Ernst Lubitsch was a Jew from Berlin. No, it was worse than that: he was a first-generation Jew from Berlin. His father had migrated from Russia, and if there is anything less presentable than a Jew from Berlin it is an East European Jew. This is what upset Lotte Eisner so much about him. Not that he was Jewish, because Lotte Eisner was Jewish, but that he was a Berlin Jew, a Russian Jew, a crude Jew who might have served as a stereotype for Hitler. He was short and fat and ugly. He was a tailor’s son. He smoked cigars all the time. When he smiled, it was with ‘the dark, mocking leer of a creditor’, according to Ben Hecht (qtd. in Eyman 27), and the pictures show that Hecht was right. I imagine that when he ate, he ate prodigiously, smacking his lips and belching. He ate sauerkraut and sausage, gulyas and steak tartare. The stories of his humour indicate that he was particularly fond of embarrassing practical jokes.

» WORK INSTRUCTION A
Decide whether each statement agrees with the passage on Ernst Lubitsch: (i) Lubitsch's father came to Berlin from Russia; (ii) Lotte Eisner was not Jewish; (iii) Lubitsch was the son of a tailor. For each, answer yes or no and quote the deciding words of the passage.
» WORK INSTRUCTION B
Pick up the passage on Ernst Lubitsch after its final sentence and write what comes next.

Chart-based quiz items:
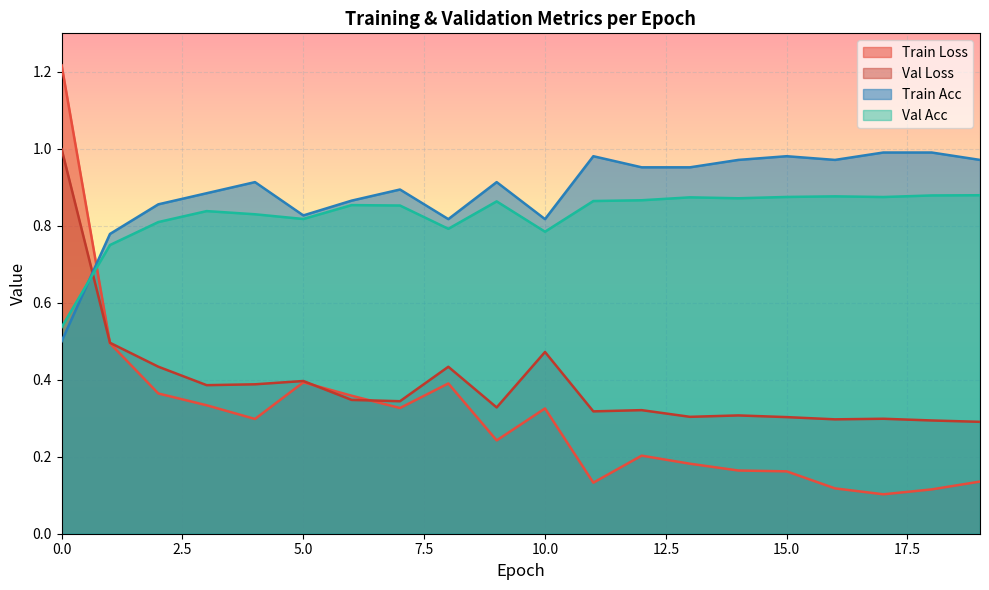

How many lines are shown in the chart?

4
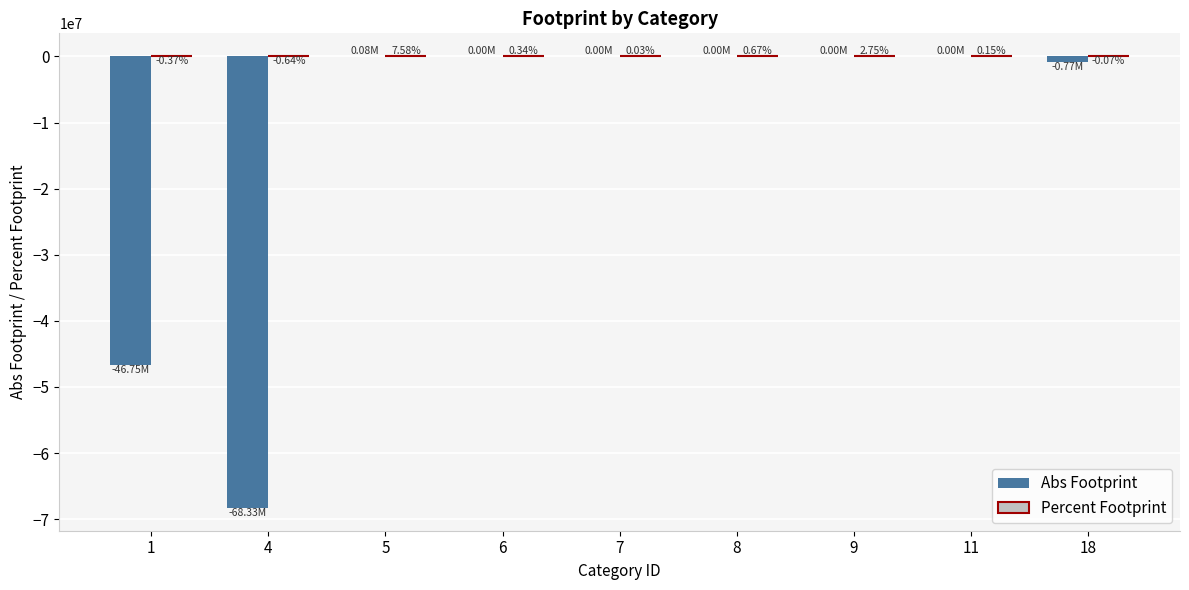

What is the sum of all Abs Footprint values?

-115763537.4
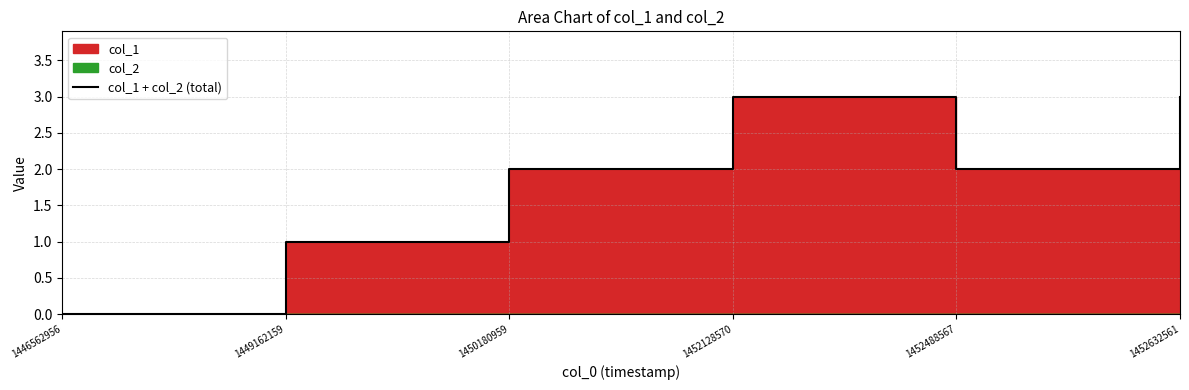

What is the sum of all values?

11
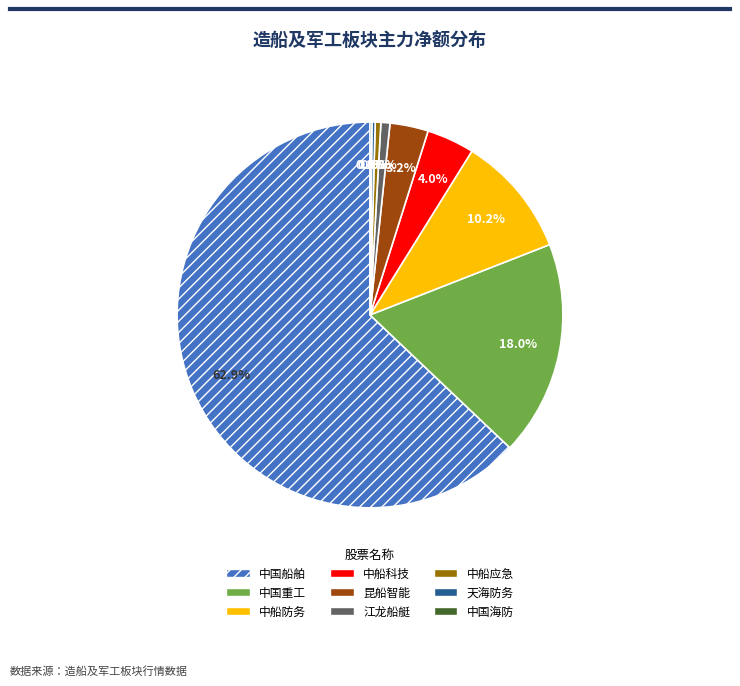

Combined, what portion of the pie is 中船科技 and 中船防务?

14.2%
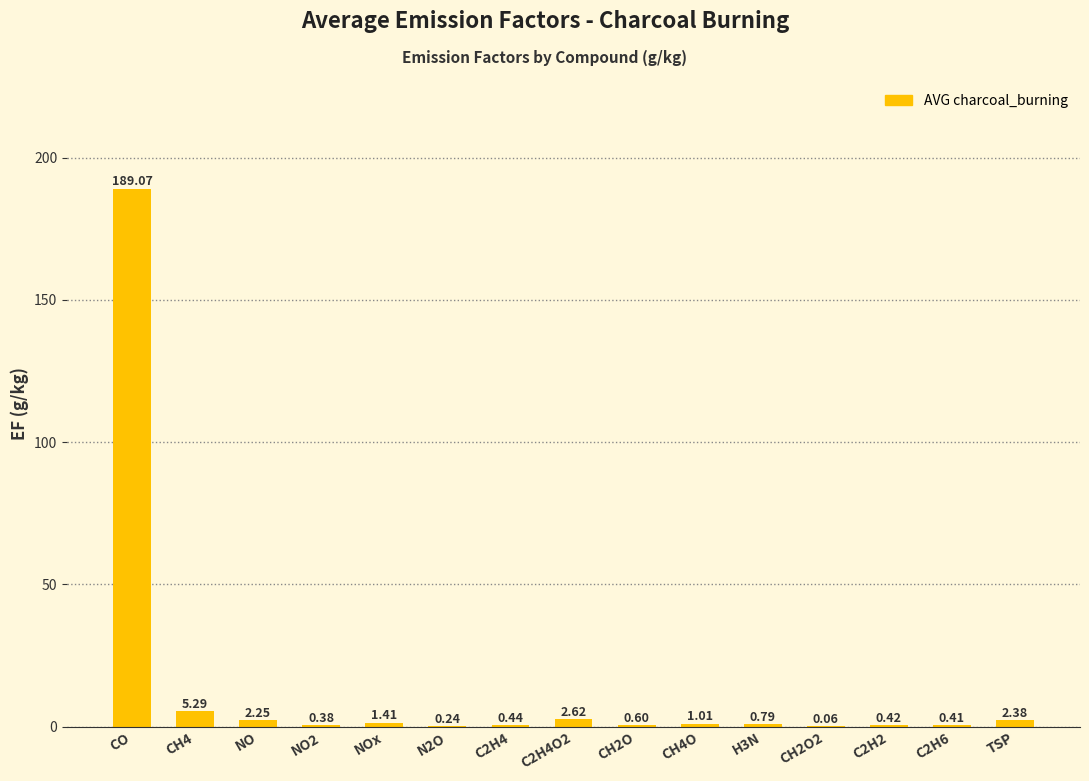

The chart shows a value of 0.6 at CH2O. True or false?

True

» WRITTEN ANSWER A
(i) Yes: "His father had migrated from Russia"
(ii) No: "Lotte Eisner was Jewish"
(iii) Yes: "He was a tailor’s son."

» WRITTEN ANSWER B
   

   

This is the Lubitsch of the first films, 1913 to 1917, the period when he ‘became the outstanding German screen comedian, as popular as Max Linder in France, and Harold Lloyd, perhaps even Chaplin, in America during the same period’ (Theodore Huff qtd. in Weinberg 13). What he put on the screen then made people squirm later. ‘Too Jewish slapstick’ noted Eisner (a couple of times) in 1967 (qtd. in Weinberg 252), and in 1993 Scott Eyman warns that if we ignore the context of World War I Berlin, ‘all we can see is a grinning comic gargoyle of negative comic character traits’ (47).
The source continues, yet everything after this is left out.